Du Finistère à l'Hérault : la canicule s'étend à l'ouest
Du Finistère à l'Hérault : la canicule s'étend à l'ouest / Photo: © AFP/Archives

Du Finistère à l'Hérault : la canicule s'étend à l'ouest

Du Finistère à l'Hérault, des Pyrénées-Orientales à la Manche : déjà installée sur le centre et le sud-est, la canicule s'étend mardi à une large partie ouest de la France, avec un pic probable en milieu de semaine.

Taille du texte:

Outre les 22 départements du Centre et du Sud-Est qui avaient été placés en vigilance orange canicule dès lundi par Météo-France, 21 départements supplémentaires de l'ouest passeront ce seuil dès mardi midi, de la Charente au Finistère.

"Les canicules ne s'arrêtent pas. A chaque fois, on pense que ça se termine et en fait ça revient", se lamente Ayse Gurbuz, 25 ans, étudiante en droit qui révise sur un banc ombragé de la place des Célestins, à Lyon.

"Je n'en peux plus. Je vis dans un petit studio dans lequel l'air ne circule pas, donc c'est très compliqué, vraiment dur", ajoute la jeune femme.

Mardi au lever du jour, le thermomètre affichera entre 13 et 14°C sur les Hauts-de-France et 23 et 26 sur le rivage méditerranéen.

Et cela risque de durer. Un pic est attendu "vers le milieu de la semaine", après des maximales en hausse mardi: vers 35°C dans l'ouest et des pointes de 38 à 39°C sur le pourtour méditerranéen, selon Météo-France. Lundi au Luc, dans le Var, le mercure a frôlé les 40°C (39,9°C).

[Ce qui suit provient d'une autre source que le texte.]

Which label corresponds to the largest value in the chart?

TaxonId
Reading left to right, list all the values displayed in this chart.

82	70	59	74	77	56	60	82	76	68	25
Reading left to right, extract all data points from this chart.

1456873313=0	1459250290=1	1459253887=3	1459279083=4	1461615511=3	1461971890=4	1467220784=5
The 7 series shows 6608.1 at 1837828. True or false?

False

Il ne s'agit pas d'une "nouvelle" canicule à proprement parler, précise l'agence, mais plutôt de la même troisième vague de chaleur qui a démarré le 28 juillet et ne s'est toujours pas arrêtée, au moins dans le sud-est. Mais elle s'amplifie et gagne une plus grande partie du pays.

Avant, un premier épisode de fortes chaleurs particulièrement précoce avait touché le pays à la fin mai.

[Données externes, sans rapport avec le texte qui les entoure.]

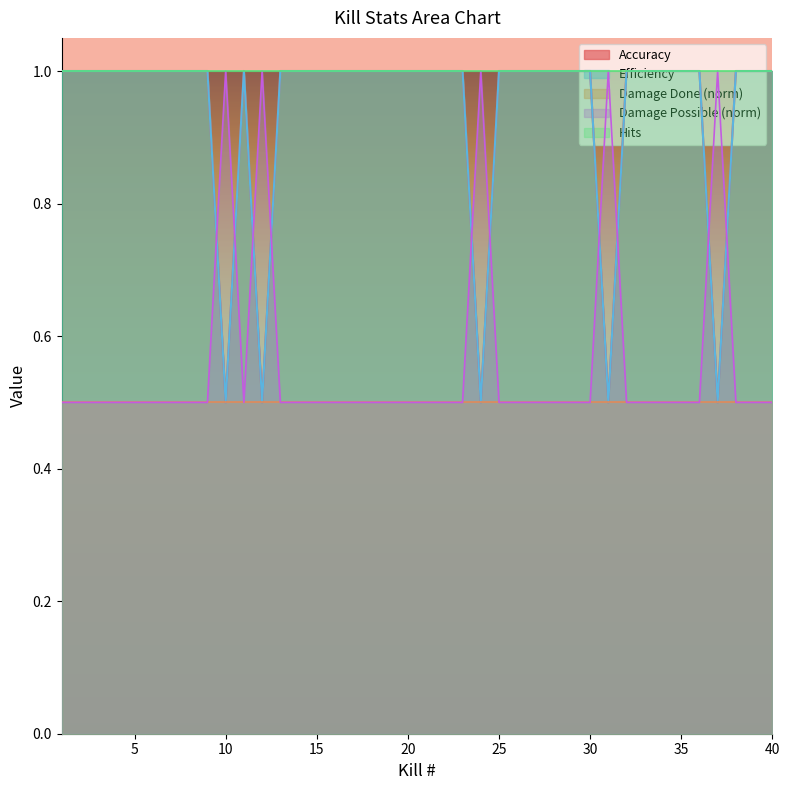

In Efficiency, how many points are higher than both neighbors (excluding endpoints)?

1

"J'habite dans un immeuble historique donc sans volets, alors c'est vraiment dur. Et ça ne s'arrête pas", témoigne Maya Santiago, 36 ans, aide-soignante, qui lit son livre à l'ombre des arbres dans le centre de Lyon écrasé de chaleur.

- Fleuves et réserves à sec -

Sahel, Amérique latine, France et Espagne : plusieurs régions du monde, peuplées au total de quelque 900 millions de personnes, ont connu en 2026 leur mois de juillet le plus chaud, d'après les calculs de l'AFP à partir des données du programme européen Copernicus.

En France, sur les 54 vagues de chaleur connues depuis 1947, deux tiers se sont produites depuis le XXIe siècle et la moitié après 2010.

Exaspérant une population à bout, les canicules à répétition exacerbent également le risque incendies. Au moins 120.000 hectares ont été parcourus par les flammes en France depuis le début de l'été, même si la situation semble se calmer sur ce front.

Le feu qui s'est déclaré dimanche dans la Lozère est "fixé" depuis lundi et celui qui sévit depuis plus d'une semaine dans la Drôme ne poursuit plus qu'une "progression lente" avec environ 400 hectares brûlés.

La Gironde, où un mégafeu a été fixé après avoir brûlé 42.000 hectares, est cependant repassée samedi midi en vigilance rouge pour les risques de feux de forêt.

La sécheresse est elle aussi à des niveaux records. Au 1er août, la quasi-totalité (94%) des réserves souterraines en eau de la métropole présentent des niveaux en baisse, indique le Bureau de recherches géologiques et minières (BRGM), le service géologique national.

La vaste majorité du Rhin et de la Tamise, quelque deux tiers du Danube et de longs tronçons du Rhône et du Pô ont atteint des débits d'une faiblesse inédite en moyenne pour un mois de juillet en 34 ans de mesures, selon une analyse des données publiées lundi par l'observatoire européen du changement climatique Copernicus.

Près de 70% de la France fait ainsi actuellement l'objet de mesures de restrictions des usages de l'eau, selon le gouvernement.